Would you write out all of the entries below, exactly as they stand?

(Document layout analysis data)
- Opening Delimiter -

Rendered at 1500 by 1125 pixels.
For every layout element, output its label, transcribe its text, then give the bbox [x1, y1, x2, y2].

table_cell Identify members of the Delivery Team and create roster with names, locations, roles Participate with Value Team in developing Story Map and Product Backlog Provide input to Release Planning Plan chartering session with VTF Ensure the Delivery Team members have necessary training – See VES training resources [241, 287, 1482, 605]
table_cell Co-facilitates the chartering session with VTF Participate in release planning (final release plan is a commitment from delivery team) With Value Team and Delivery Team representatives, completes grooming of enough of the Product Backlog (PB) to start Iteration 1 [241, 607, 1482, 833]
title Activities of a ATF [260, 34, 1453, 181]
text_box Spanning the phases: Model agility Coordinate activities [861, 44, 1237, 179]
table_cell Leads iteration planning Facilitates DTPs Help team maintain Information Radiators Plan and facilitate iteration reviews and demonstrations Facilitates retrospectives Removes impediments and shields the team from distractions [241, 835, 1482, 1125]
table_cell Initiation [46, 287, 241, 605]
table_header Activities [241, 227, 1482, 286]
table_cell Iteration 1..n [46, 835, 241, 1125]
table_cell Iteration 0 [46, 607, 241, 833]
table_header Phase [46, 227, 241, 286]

- Closing Delimiter -

→ **SOLUTION**
Rendered at 1500 by 1125 pixels.
For every layout element, output its label, transcribe its text, then give the bbox [x1, y1, x2, y2].

table_cell Identify members of the Delivery Team and create roster with names, locations, roles Participate with Value Team in developing Story Map and Product Backlog Provide input to Release Planning Plan chartering session with VTF Ensure the Delivery Team members have necessary training – See VES training resources [241, 287, 1482, 605]
table_cell Co-facilitates the chartering session with VTF Participate in release planning (final release plan is a commitment from delivery team) With Value Team and Delivery Team representatives, completes grooming of enough of the Product Backlog (PB) to start Iteration 1 [241, 607, 1482, 833]
title Activities of a ATF [260, 34, 1453, 181]
text_box Spanning the phases: Model agility Coordinate activities [861, 44, 1237, 179]
table_cell Leads iteration planning Facilitates DTPs Help team maintain Information Radiators Plan and facilitate iteration reviews and demonstrations Facilitates retrospectives Removes impediments and shields the team from distractions [241, 835, 1482, 1125]
table_cell Initiation [46, 287, 241, 605]
table_header Activities [241, 227, 1482, 286]
table_cell Iteration 1..n [46, 835, 241, 1125]
table_cell Iteration 0 [46, 607, 241, 833]
table_header Phase [46, 227, 241, 286]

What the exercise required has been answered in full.